# Sillosocks or Deadlies?



## XFactor (Apr 4, 2011)

I am in a little bind.

I have 46 dozen deadlys and 130 dozen sillosocks, obviously way to many decoys for one individual. So you guys think that I should sell all my Sillosocks and go to A few more dozen Deadlys or do you think that I should just sell the Deadlys and sell down to 100 dozen sillosocks? I am just looking for opinons on the matter. I think the deadlys look alot better than sillosocks especially in high wind but deadlys are so much heavier and take up alot more space!


----------



## blhunter3 (May 5, 2007)

Should give white rocks a look. I know you already have the decoys but the white rocks fall right in between sillosocks and deadlys.

But if I already had the decoys I would always choice sillosocks just because of the weight and storage.


----------



## PA Snow Hunter (May 18, 2011)

SS all the way, deadlys look very bad to me. just dont have a good profile. I will be running 130 dozen and 50 dozen GHG this spring, that should work. Idk why you wanna get rid of the decoys, a big spread is a good spread if you have the guys to help... imo


----------



## blhunter3 (May 5, 2007)

From what I experienced this spring, it was either 1600 plus or right around 200 were the magic numbers. Anything in between was average. The bigger spreads and the smaller spreads is where the big piles came from.


----------



## PA Snow Hunter (May 18, 2011)

blhunter3 said:


> From what I experienced this spring, it was either 1600 plus or right around 200 were the magic numbers. Anything in between was average. The bigger spreads and the smaller spreads is where the big piles came from.

* RECORDS:

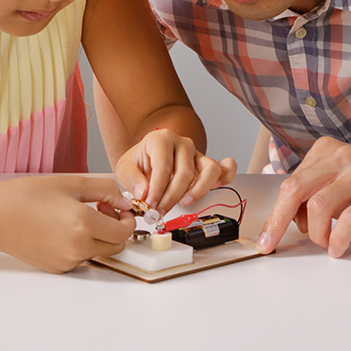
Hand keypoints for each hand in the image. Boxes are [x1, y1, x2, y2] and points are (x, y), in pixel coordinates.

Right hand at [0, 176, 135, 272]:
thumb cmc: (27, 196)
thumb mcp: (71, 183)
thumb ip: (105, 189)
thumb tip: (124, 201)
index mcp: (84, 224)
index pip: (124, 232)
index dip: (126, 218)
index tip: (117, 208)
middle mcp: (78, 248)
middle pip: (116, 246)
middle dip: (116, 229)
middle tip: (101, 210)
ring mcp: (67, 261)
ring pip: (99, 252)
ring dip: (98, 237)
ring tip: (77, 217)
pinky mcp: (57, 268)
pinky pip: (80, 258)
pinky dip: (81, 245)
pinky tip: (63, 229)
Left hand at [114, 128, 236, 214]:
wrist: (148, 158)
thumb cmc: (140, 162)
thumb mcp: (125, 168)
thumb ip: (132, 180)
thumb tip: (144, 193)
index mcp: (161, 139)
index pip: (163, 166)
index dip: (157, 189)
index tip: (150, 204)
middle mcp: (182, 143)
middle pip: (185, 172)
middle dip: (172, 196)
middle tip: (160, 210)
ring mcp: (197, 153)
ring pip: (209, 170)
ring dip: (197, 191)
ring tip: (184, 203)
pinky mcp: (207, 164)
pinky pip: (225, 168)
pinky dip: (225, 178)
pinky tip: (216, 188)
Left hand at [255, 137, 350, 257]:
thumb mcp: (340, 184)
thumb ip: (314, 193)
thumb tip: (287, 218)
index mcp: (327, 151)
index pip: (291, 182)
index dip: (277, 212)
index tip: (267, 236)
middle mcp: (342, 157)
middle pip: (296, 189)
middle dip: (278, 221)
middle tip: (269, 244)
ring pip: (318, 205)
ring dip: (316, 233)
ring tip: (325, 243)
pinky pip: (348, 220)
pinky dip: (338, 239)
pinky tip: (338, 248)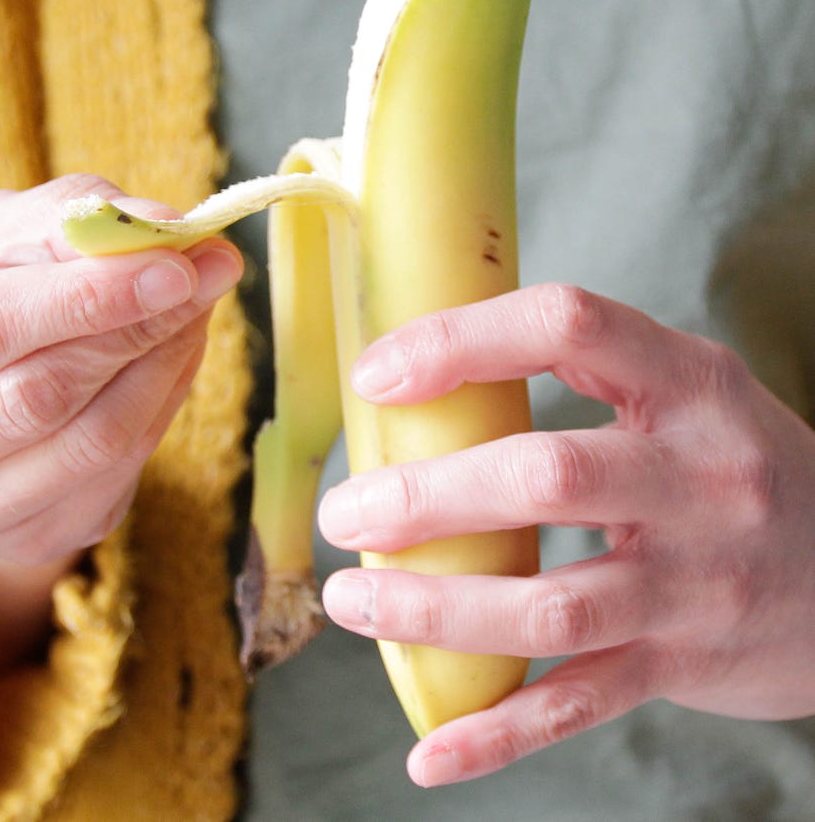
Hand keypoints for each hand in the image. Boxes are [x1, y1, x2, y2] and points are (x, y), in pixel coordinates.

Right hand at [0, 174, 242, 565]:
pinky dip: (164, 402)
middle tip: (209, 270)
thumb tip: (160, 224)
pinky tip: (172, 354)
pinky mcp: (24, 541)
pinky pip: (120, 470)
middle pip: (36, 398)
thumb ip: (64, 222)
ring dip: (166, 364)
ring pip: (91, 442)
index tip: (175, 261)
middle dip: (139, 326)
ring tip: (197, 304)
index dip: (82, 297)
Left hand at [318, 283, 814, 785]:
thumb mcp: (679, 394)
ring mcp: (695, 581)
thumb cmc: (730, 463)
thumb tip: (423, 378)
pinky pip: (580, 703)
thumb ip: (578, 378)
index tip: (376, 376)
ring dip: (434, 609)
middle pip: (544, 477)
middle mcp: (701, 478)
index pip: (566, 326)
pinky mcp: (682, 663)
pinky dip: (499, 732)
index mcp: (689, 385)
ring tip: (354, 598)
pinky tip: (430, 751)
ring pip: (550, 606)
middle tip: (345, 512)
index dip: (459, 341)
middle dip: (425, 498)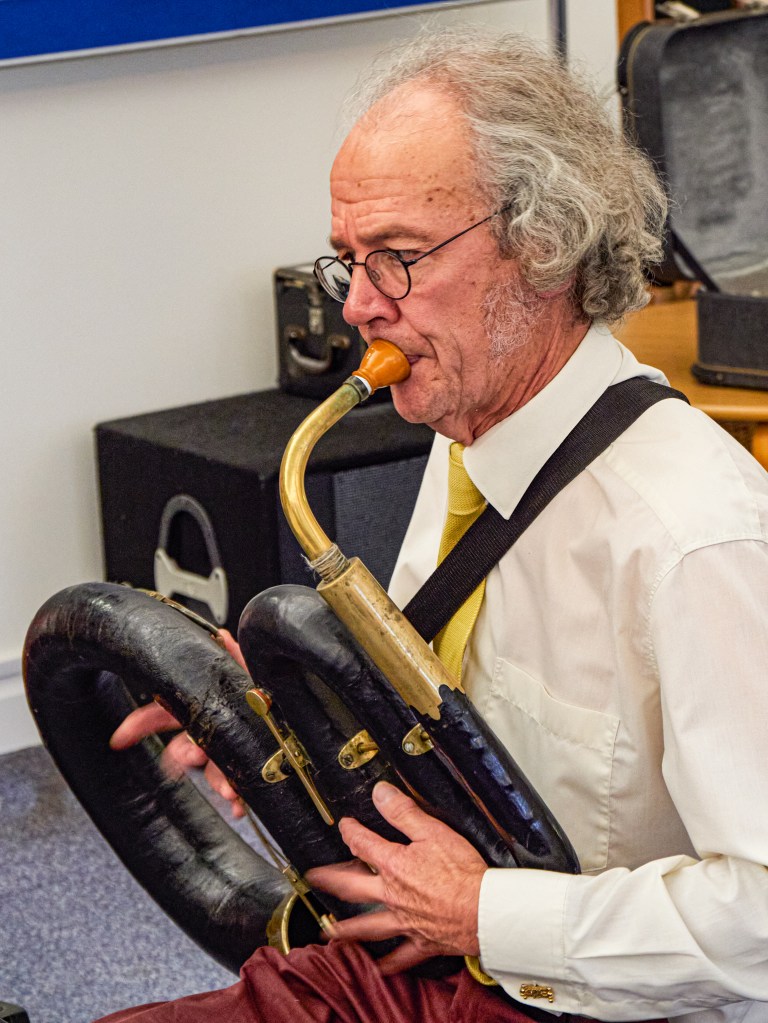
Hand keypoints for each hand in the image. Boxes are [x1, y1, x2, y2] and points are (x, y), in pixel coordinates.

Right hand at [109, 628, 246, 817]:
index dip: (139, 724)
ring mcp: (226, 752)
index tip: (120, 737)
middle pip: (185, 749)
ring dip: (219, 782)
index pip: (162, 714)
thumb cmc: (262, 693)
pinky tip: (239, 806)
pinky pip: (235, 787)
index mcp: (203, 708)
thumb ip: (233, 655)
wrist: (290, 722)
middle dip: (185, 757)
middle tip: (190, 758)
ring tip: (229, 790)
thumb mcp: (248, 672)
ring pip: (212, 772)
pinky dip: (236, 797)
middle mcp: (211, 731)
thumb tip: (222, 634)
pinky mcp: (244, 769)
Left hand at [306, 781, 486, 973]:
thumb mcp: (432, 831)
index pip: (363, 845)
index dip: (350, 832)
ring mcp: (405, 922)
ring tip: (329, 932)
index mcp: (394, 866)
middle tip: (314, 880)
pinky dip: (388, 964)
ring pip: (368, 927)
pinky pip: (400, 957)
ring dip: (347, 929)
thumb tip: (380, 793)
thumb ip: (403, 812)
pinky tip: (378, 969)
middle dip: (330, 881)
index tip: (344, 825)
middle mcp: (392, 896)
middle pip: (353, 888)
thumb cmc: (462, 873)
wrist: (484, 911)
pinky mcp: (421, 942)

...

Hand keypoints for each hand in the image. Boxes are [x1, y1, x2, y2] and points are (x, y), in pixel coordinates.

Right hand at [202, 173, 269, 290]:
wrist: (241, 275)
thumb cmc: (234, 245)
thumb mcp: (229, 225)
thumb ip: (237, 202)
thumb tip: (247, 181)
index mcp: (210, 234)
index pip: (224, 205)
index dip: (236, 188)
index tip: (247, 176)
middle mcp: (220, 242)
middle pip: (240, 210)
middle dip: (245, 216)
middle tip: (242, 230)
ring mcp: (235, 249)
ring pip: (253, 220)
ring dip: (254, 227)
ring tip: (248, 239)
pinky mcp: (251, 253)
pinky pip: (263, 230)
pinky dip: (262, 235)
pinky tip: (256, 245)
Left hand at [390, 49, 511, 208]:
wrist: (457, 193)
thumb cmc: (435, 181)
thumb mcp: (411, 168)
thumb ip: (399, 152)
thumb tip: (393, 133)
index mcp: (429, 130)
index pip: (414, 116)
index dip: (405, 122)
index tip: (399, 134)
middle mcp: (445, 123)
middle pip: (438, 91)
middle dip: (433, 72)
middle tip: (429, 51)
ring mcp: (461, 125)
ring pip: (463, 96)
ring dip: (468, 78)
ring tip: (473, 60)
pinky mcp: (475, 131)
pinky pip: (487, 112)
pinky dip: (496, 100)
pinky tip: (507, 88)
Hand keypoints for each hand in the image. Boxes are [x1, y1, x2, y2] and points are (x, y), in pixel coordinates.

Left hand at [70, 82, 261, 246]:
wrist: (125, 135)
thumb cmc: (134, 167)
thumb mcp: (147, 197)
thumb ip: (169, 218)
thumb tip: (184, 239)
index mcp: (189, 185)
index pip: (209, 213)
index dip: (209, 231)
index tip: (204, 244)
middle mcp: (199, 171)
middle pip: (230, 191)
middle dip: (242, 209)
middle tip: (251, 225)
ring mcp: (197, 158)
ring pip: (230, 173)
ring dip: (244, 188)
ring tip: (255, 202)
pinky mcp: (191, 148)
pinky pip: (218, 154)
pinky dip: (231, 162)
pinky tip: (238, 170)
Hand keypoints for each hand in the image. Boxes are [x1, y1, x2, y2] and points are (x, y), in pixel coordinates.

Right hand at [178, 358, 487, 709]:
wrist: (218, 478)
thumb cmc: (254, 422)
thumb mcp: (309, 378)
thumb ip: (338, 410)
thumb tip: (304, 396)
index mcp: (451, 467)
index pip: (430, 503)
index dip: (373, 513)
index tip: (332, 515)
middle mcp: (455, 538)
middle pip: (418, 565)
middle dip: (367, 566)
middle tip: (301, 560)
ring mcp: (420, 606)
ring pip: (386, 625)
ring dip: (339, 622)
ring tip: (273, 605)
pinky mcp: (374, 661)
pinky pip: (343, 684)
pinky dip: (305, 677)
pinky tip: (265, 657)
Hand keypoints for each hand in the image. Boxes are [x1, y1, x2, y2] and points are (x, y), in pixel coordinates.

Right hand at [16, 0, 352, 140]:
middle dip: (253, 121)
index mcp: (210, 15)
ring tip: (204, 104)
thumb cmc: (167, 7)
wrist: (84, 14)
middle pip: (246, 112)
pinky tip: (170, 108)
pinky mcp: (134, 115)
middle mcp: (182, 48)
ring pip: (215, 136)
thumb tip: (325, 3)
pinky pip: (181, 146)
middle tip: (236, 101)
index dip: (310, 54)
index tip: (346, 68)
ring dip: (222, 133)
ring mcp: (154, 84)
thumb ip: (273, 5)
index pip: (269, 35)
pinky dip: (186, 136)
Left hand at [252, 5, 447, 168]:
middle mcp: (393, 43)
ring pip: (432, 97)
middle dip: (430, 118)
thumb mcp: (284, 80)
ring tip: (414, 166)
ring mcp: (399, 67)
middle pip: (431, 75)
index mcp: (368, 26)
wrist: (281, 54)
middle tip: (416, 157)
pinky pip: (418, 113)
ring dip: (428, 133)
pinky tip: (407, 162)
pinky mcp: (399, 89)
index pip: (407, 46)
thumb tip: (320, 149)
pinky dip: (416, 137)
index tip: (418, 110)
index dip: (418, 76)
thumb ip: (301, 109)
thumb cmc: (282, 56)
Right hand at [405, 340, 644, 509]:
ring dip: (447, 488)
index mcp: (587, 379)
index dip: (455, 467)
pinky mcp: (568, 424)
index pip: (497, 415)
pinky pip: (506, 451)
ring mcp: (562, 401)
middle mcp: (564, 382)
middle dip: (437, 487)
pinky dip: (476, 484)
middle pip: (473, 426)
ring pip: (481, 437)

* WHAT YOU SHOULD DO: Please list every decoy type or brand mentioned in the decoy thread. The material is separate from the decoy thread.

* YOUR RESPONSE:
- Sillosocks
- Deadlys
- White Rocks
- GHG